Abdul Aziz Ismail

Personal information
- Full name: Abdul Aziz bin Ismail
- Date of birth: 12 June 1981 (age 44)
- Place of birth: Tasek Gelugor, Penang, Malaysia
- Position: Defender

Youth career
- 2000: Penang U-21

Senior career*
- Years: Team / Apps / (Gls)
- 2001–2006: Penang / ? / (1)
- 2006–2007: TMFC / ? / (0)
- 2007–2008: Perlis / ? / (0)
- 2009: ATM / ? / (0)
- 2010: Sarawak / ? / (0)
- 2011: Betaria FC
- 2012: MP Muar

International career
- 2003–2004: Malaysia / 4 / (0)

= Abdul Aziz Ismail =

Malaysian footballer (born 1981)

Abdul Aziz Ismail (born 12 June 1981) is a retired Malaysian professional football player.
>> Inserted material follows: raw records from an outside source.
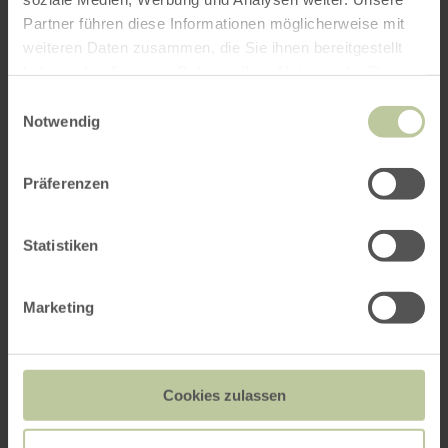
Partner führen diese Informationen möglicherweise mit
weiteren Daten zusammen, die Sie ihnen bereitgestellt
haben oder die sie im Rahmen Ihrer Nutzung der Dienste
gesammelt haben.
Einwilligungsauswahl
Notwendig
Präferenzen
Statistiken
Ökologische Pilzwanderung
Marketing
20.09. - 25.10.2026
Cookies zulassen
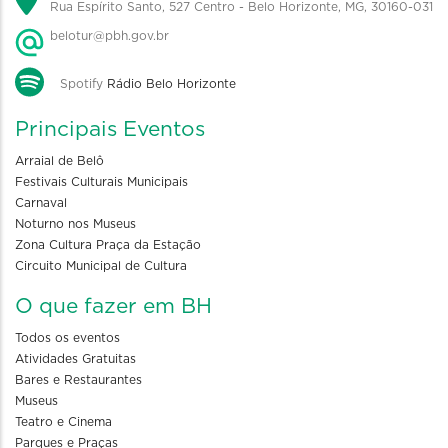
Rua Espírito Santo, 527 Centro - Belo Horizonte, MG, 30160-031
belotur@pbh.gov.br
Spotify
Rádio Belo Horizonte
Principais Eventos
Arraial de Belô
Festivais Culturais Municipais
Carnaval
Noturno nos Museus
Zona Cultura Praça da Estação
Circuito Municipal de Cultura
O que fazer em BH
Todos os eventos
Atividades Gratuitas
Bares e Restaurantes
Museus
Teatro e Cinema
Parques e Praças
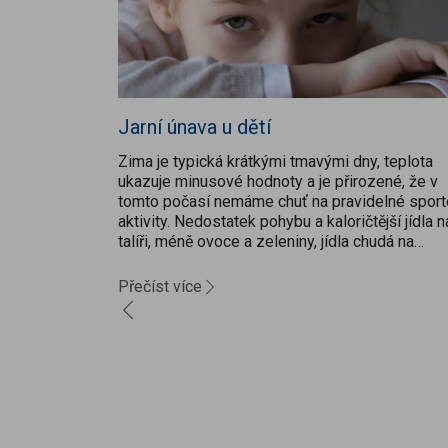
Jarní únava u dětí
Zima je typická krátkými tmavými dny, teplota
ukazuje minusové hodnoty a je přirozené, že v
tomto počasí nemáme chuť na pravidelné sport
aktivity. Nedostatek pohybu a kaloričtější jídla n
talíři, méně ovoce a zeleniny, jídla chudá na
vitamíny, minerály a vlákninu mohou způsobit...
Přečíst více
He is the former member of Malaysia national team and Malaysia under-23 national team. He represented the Malaysia national under-23 team in the 2001 and 2003 Southeast Asian Games. He also played in the 2004 AFC Asian Cup qualifier in 2003 and 2006 World Cup qualifier in 2004 with Malaysia senior team.